The British Humanist Association (BHA) has reacted with sadness to news that its Patron, Eric Lubbock, 4th Baron Avebury, a tireless human rights campaigner who also served as MP for Oprington and as a peer in the Liberal and Liberal Democrat parties, has died. His death occurred on Sunday 14 February.
The grandson of John Lubbock, a wealthy philanthropist and polymath who divided his time between the pursuit of science, banking, and Liberal Party politics, Eric was born into privilege. But if this had any effect on his character, it certainly did little to dull his sense of injustice in the world. Quite the contrary, from the very beginning, Eric was a believer in fair play and in the crucial role played by the community.
These convictions led him, after an education at Harrow and Balliol, to serve his country in the Welsh Guards before eventually taking on a position as a production manager and later a production engineer at Rolls-Royce. It was in politics, however, that Avebury first found fulfilment, becoming an MP in 1962, and his approach, derived as much from his humanist outlook as from his scientific training, was to approach social and ethical problems with the same clarity of mind and purpose as an engineer solving problems on the factory floor.

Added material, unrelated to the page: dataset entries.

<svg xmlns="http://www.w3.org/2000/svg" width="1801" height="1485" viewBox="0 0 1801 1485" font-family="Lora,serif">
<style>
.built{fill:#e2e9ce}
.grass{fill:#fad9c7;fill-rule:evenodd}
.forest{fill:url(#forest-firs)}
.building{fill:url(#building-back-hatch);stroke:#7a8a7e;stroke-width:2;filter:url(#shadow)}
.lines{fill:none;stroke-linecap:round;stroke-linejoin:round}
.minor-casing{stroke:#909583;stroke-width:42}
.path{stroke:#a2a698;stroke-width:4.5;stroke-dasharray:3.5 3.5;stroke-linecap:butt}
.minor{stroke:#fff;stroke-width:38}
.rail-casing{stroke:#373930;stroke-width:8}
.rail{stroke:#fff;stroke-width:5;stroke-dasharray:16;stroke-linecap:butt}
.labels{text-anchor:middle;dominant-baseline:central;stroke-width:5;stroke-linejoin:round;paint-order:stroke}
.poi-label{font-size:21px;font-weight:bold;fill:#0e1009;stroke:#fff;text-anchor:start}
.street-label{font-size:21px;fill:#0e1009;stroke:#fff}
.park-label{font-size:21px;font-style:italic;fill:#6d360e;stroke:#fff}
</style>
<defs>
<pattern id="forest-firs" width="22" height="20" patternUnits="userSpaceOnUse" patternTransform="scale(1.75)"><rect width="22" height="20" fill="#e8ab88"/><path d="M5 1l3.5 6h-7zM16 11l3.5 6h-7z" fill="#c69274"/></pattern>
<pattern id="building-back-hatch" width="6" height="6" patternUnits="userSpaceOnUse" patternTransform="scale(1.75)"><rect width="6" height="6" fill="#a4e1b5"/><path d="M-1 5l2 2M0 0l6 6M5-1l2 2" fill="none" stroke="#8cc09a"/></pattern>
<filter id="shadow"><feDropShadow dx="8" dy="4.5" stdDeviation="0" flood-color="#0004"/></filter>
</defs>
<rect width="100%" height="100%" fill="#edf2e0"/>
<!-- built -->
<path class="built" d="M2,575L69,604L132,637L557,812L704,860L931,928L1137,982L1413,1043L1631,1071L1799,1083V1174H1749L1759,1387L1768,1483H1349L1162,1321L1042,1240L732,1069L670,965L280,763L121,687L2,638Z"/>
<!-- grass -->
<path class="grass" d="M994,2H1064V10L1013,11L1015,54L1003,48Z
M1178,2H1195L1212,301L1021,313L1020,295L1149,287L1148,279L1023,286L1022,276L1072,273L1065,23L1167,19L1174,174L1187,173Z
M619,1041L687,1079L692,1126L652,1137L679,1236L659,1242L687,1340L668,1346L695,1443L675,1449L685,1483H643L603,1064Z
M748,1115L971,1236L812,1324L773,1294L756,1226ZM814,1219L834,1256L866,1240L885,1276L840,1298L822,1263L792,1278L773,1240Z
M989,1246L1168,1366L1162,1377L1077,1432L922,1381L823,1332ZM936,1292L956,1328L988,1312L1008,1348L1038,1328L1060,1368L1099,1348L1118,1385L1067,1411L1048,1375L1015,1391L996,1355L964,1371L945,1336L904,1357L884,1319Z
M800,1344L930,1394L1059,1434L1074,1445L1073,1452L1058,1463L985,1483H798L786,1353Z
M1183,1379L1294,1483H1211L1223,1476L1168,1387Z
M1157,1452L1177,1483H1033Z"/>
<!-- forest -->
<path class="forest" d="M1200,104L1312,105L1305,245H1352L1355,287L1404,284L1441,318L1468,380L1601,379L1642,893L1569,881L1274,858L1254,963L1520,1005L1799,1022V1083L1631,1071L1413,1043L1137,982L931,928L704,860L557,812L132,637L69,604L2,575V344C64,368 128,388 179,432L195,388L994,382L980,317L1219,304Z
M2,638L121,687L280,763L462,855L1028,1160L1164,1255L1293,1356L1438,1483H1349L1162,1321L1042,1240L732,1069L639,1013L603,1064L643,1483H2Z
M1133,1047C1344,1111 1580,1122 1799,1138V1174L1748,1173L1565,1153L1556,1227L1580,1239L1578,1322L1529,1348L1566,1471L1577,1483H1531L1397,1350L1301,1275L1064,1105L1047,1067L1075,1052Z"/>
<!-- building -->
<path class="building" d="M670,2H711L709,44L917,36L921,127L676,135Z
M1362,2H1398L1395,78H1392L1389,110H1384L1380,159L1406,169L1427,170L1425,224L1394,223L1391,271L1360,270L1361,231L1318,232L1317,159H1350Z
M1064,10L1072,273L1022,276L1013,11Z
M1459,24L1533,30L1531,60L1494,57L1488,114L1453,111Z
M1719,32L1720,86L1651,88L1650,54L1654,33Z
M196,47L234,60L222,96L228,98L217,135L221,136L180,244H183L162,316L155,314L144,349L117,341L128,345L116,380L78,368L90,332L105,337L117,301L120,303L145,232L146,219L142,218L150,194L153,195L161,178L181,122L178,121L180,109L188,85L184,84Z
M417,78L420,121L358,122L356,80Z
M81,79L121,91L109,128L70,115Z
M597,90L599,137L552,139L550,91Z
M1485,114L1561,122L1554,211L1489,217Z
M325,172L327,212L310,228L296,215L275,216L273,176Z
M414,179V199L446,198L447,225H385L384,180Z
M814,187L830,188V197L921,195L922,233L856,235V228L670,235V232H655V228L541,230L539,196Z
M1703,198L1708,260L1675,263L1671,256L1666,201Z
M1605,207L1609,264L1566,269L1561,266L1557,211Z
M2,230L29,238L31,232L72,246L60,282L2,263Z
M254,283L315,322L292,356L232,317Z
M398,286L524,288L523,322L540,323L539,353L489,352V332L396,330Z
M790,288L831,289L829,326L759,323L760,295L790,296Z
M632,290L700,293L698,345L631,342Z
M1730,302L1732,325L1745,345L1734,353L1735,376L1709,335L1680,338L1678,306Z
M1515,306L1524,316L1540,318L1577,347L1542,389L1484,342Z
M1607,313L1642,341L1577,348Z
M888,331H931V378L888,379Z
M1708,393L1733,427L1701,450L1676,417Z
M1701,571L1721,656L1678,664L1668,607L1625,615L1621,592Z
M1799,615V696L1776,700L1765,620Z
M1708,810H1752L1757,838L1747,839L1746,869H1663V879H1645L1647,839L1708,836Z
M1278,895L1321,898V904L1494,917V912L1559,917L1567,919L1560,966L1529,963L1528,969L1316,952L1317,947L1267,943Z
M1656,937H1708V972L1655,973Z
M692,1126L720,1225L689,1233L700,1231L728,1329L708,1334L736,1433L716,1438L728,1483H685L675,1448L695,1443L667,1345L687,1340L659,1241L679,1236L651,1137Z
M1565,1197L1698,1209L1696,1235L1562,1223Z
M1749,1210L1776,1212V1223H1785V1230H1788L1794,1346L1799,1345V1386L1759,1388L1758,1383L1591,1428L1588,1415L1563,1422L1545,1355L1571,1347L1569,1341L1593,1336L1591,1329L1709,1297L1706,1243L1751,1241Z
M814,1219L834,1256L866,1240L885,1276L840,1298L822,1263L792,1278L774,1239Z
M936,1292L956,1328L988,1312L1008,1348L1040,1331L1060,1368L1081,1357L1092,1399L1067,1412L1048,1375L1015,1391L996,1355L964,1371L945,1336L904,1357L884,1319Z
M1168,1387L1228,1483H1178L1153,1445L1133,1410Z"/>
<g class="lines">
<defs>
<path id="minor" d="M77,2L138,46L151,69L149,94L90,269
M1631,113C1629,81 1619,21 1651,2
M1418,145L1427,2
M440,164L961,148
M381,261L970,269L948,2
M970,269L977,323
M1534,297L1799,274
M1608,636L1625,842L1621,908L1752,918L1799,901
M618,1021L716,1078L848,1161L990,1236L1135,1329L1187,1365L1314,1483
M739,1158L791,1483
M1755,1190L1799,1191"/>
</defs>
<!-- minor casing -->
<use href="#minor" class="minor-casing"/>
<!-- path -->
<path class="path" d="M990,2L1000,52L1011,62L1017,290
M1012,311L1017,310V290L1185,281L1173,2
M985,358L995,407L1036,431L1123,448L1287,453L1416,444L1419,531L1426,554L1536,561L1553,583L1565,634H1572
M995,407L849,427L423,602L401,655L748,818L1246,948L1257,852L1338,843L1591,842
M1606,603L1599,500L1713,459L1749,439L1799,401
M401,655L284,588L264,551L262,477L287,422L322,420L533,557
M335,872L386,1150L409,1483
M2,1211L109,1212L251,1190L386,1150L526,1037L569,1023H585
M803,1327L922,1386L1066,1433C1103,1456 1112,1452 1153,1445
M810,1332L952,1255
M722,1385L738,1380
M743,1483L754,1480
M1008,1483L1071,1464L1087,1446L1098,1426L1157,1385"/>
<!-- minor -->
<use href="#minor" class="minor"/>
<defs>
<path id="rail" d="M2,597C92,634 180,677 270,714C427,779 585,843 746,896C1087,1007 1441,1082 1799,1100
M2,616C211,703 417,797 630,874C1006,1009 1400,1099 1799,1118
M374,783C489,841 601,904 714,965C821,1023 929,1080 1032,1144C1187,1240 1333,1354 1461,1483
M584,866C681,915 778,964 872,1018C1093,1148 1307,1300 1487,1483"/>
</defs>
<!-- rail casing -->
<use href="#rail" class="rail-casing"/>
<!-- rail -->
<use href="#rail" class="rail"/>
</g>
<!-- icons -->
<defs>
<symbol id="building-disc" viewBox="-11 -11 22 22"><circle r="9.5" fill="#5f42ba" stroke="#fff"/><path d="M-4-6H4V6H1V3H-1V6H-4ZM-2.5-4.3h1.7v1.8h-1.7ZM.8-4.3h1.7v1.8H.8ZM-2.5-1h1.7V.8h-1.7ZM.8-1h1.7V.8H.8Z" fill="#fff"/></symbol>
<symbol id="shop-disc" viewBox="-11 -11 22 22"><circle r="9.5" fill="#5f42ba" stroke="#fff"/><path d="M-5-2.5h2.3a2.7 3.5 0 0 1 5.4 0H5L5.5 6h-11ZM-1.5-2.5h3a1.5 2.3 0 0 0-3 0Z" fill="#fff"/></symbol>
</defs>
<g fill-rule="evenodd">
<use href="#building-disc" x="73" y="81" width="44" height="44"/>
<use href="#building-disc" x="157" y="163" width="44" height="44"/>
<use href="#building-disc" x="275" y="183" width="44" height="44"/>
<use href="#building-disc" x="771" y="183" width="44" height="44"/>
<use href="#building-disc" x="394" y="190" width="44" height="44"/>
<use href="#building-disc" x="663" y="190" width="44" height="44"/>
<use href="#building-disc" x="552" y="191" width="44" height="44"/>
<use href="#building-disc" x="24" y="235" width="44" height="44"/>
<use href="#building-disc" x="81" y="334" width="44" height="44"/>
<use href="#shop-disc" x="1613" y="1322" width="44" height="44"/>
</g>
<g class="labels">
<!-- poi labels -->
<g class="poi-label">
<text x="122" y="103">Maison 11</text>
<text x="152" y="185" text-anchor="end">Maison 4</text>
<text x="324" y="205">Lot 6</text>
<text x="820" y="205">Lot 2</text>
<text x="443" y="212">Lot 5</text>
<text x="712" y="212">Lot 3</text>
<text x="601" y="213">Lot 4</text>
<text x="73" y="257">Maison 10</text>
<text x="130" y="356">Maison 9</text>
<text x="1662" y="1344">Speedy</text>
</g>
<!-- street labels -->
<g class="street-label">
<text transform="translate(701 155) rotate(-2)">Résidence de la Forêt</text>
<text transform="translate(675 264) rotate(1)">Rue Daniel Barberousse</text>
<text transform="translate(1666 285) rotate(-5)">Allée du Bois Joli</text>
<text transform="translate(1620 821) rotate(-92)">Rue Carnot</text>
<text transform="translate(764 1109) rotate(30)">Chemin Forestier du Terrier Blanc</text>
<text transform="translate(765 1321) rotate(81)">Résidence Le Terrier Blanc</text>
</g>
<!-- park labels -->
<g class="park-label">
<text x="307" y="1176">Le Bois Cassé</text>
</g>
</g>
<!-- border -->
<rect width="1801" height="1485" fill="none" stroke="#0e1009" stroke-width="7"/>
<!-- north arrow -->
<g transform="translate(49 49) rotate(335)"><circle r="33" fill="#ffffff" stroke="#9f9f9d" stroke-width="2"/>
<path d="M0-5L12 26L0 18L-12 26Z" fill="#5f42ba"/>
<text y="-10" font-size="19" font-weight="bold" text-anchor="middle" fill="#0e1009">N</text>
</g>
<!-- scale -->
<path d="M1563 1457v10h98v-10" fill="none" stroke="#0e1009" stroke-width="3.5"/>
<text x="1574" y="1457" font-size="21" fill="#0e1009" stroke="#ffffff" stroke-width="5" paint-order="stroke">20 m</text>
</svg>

Avebury’s pet issues were many. He was a keen proponent of electoral reform, and believed that the country would be best served by multi-member constituencies, at a time when such beliefs were overwhelmingly unpopular in the Commons. Of his more successful campaigns as an MP, he continually pushed for a change in the law to bring the voting age down to 18, which became one of his greatest successes. The Representation of the People Bill received royal assent in 1969.
In 1970, he was unseated in Orpington by the Conservatives, but within a few weeks inherited a hereditary place in the House of Lords, from his cousin. As the Liberal Spokesman on Race Relations throughout the 1970s, it was Lord Avebury’s duty to champion racial equality in Britain at a time when racial discrimination was a widespread problem. He also founded the Parliamentary Human Rights Group, such was his belief in the role of Parliament in protecting the fundamental liberties of every citizen, on equal terms. In 1999, when hereditary peers were phased out by the Labour Government, so impressed were his Liberal (now Liberal Democrat) colleagues with his record, he was among the few such peers elected him to remain.
He also helped to bring about one of the most welcome changes to the statute of the past few decades, when in 2008 he was successful in arguing the case against the criminalisation of ‘blasphemous libel’, on which he worked with fellow BHA Patron Evan Harris MP. In one memorable 2005 statement before the Lords, he championed the new Racial and Religious Hatred Bill, saying:
‘The Bill deals with the real evil of stirring up hatred against people because of what they believe or practise. Our ancestors hated each other, sticking labels on Lollards, Catholics, Protestants and Jews. That led to the burning of heretics, religious wars that cost thousands of lives and to the Holocaust. Hatred was never brought to an end by hatred, so let the rivalry between faiths, including secularism, be conducted by means of argument or even by mockery and derision. Let poets, novelists, comedians, playwrights and broadcasters say what they please. If God exists, he does not need the protection of this or any other law.’
Commenting on his death, BHA Chief Executive Andrew Copson said, ‘Lord Avebury was a committed humanist who believed in the power of politics to transform societies for the better. He approached his own campaigning for this cause admirably: marrying a reliance on reason and evidence to profound empathy and an appreciation for both the lessons of history and the inalienability of human rights. His death is a great loss to politics and to Humanism.’
Notes
The British Humanist Association is the national charity working on behalf of non-religious people who seek to live ethical and fulfilling lives on the basis of reason and humanity. It promotes a secular state and equal treatment in law and policy of everyone, regardless of religion or belief.